Dear Editor,
Highlighting the political exploitation and abuse of Mahadai Das, with horrific consequences, is not at all humiliating. In fact, it adds to her prosperity: despite having gone through all the pain, suffering, mental pain and debilitation, her poetry emitted pearls of perfection, her achievements intensifying and rising higher as a result.
Nowhere, in pointing out these horrific realities about her life, has her poetry ever been drawn down or diminished. In fact, if anything, the magnifying glass would actually send a lot of scouring for her poetry, to find out what kind of person could go through everything she had gone through and yet to produce the brilliance that resulted.
Besides, no individual is one-dimensional, one-tiered, without a uniform; and certainly not Mahadai Das. So to somehow insist that her poetry is all it really is, especially since then, as Ellie Williams-Brown and Shivani Sahaya note in writing about JK Rowling following her transphobic tweets, is not an author / a separate poet to be / created; his work reflects his global outlook.
And who can suspect that her horrific rape and terrible consequences have profoundly affected the worldview of Mahadai Das, who subsequently spent her life?
Therefore, it is important that their work is contextualised, so that their messages can be given meaning and clarity.

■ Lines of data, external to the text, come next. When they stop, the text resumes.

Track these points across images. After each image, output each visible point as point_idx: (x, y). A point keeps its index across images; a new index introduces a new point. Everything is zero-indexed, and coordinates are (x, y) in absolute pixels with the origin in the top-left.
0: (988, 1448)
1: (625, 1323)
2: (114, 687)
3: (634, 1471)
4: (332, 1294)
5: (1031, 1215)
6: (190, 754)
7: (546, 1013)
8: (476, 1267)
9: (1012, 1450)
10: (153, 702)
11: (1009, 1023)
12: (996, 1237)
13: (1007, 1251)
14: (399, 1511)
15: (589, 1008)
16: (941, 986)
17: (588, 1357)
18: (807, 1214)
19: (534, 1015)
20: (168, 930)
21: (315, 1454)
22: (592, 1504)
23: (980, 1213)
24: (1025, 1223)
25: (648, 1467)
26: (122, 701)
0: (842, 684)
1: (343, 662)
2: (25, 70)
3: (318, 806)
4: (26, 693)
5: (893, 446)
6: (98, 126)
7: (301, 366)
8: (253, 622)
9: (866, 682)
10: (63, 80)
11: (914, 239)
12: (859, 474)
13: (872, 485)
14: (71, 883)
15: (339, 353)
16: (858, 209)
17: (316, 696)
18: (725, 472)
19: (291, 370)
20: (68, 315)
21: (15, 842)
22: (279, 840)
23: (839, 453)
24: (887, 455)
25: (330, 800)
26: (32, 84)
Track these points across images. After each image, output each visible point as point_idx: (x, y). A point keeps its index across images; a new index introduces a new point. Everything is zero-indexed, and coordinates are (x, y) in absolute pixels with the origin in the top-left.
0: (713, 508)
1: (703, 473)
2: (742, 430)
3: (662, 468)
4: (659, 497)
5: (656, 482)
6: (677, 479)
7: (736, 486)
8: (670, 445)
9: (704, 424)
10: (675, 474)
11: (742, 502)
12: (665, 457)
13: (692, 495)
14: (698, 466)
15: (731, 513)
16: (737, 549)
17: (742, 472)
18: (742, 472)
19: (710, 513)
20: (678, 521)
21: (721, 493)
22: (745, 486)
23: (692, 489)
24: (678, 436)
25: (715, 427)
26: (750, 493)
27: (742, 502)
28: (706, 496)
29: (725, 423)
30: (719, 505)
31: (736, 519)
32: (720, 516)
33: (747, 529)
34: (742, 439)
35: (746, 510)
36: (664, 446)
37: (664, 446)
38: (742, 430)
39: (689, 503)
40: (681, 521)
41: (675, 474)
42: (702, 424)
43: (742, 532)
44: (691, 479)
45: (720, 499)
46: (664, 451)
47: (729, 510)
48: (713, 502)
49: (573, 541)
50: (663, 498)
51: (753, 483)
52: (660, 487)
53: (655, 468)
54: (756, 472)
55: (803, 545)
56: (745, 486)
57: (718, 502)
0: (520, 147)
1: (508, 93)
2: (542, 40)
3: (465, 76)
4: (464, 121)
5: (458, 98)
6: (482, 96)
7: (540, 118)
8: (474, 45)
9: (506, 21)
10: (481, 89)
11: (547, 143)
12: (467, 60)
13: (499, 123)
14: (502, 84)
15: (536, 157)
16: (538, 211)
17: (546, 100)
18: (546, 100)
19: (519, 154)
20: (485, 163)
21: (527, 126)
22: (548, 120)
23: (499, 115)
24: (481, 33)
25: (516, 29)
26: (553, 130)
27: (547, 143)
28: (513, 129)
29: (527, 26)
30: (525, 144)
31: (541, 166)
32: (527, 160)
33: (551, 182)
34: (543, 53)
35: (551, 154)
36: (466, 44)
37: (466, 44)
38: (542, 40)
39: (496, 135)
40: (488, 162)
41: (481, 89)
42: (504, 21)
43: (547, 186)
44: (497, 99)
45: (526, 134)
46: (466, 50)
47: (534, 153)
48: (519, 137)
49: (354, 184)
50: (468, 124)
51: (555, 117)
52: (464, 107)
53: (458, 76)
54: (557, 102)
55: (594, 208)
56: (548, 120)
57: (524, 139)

Because, in the final analysis, the writing survives everything else, as Khalil Gibran so succinctly states:
“The Moving Finger writes; and, after a writ,
Move on: neither all your Gods or Wisdom
Will attract him back to cancel half Line,
Not all your Tears wash away a Word from him. ”
So, while feasting on the words that Mahadai Das left behind, we must do so with a clear grasp of how she had been shaped, and what had pushed her to create. And, in the final analysis, we would understand that this tragic girl from Guyana has suffered in our ubiquitous politics, which drives men to the most abominable and horrific acts; and that may have stymied her genius, if not cut her life short.